What to do:
Because the lines must stay identical, write out the data without changing anything.

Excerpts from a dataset
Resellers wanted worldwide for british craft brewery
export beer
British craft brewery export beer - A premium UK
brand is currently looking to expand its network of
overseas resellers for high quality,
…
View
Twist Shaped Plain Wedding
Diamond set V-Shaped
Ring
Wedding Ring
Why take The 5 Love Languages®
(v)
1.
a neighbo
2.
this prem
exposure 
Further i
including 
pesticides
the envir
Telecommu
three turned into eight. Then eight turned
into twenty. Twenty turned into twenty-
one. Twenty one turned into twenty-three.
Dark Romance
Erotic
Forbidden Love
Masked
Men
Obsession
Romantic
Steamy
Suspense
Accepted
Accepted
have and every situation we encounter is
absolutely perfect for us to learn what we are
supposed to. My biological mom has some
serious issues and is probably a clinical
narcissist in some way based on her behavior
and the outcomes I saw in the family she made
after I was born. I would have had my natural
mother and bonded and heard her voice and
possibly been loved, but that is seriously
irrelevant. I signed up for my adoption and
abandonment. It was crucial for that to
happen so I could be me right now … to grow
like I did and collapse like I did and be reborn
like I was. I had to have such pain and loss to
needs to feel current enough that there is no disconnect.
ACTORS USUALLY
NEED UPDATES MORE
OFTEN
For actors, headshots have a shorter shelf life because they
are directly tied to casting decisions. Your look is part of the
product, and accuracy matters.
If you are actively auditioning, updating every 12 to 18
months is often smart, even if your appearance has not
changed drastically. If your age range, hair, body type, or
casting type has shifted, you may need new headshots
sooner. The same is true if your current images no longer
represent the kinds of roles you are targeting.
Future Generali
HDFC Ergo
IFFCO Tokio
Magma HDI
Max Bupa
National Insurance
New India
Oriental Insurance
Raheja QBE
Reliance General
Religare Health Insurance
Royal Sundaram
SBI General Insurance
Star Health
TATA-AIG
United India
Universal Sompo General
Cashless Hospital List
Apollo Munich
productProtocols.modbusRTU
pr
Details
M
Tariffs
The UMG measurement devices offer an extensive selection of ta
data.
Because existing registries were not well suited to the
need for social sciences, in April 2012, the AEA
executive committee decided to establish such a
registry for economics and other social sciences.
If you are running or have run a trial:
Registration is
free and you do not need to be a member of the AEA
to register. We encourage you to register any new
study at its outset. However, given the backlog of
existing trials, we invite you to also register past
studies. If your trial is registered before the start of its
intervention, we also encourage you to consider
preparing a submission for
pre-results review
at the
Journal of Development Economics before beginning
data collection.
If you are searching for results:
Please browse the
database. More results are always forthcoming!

Expected answer:
Resellers wanted worldwide for british craft brewery
export beer
British craft brewery export beer - A premium UK
brand is currently looking to expand its network of
overseas resellers for high quality,
…
View
Twist Shaped Plain Wedding
Diamond set V-Shaped
Ring
Wedding Ring
Why take The 5 Love Languages®
(v)
1.
a neighbo
2.
this prem
exposure 
Further i
including 
pesticides
the envir
Telecommu
three turned into eight. Then eight turned
into twenty. Twenty turned into twenty-
one. Twenty one turned into twenty-three.
Dark Romance
Erotic
Forbidden Love
Masked
Men
Obsession
Romantic
Steamy
Suspense
Accepted
Accepted
have and every situation we encounter is
absolutely perfect for us to learn what we are
supposed to. My biological mom has some
serious issues and is probably a clinical
narcissist in some way based on her behavior
and the outcomes I saw in the family she made
after I was born. I would have had my natural
mother and bonded and heard her voice and
possibly been loved, but that is seriously
irrelevant. I signed up for my adoption and
abandonment. It was crucial for that to
happen so I could be me right now … to grow
like I did and collapse like I did and be reborn
like I was. I had to have such pain and loss to
needs to feel current enough that there is no disconnect.
ACTORS USUALLY
NEED UPDATES MORE
OFTEN
For actors, headshots have a shorter shelf life because they
are directly tied to casting decisions. Your look is part of the
product, and accuracy matters.
If you are actively auditioning, updating every 12 to 18
months is often smart, even if your appearance has not
changed drastically. If your age range, hair, body type, or
casting type has shifted, you may need new headshots
sooner. The same is true if your current images no longer
represent the kinds of roles you are targeting.
Future Generali
HDFC Ergo
IFFCO Tokio
Magma HDI
Max Bupa
National Insurance
New India
Oriental Insurance
Raheja QBE
Reliance General
Religare Health Insurance
Royal Sundaram
SBI General Insurance
Star Health
TATA-AIG
United India
Universal Sompo General
Cashless Hospital List
Apollo Munich
productProtocols.modbusRTU
pr
Details
M
Tariffs
The UMG measurement devices offer an extensive selection of ta
data.
Because existing registries were not well suited to the
need for social sciences, in April 2012, the AEA
executive committee decided to establish such a
registry for economics and other social sciences.
If you are running or have run a trial:
Registration is
free and you do not need to be a member of the AEA
to register. We encourage you to register any new
study at its outset. However, given the backlog of
existing trials, we invite you to also register past
studies. If your trial is registered before the start of its
intervention, we also encourage you to consider
preparing a submission for
pre-results review
at the
Journal of Development Economics before beginning
data collection.
If you are searching for results:
Please browse the
database. More results are always forthcoming!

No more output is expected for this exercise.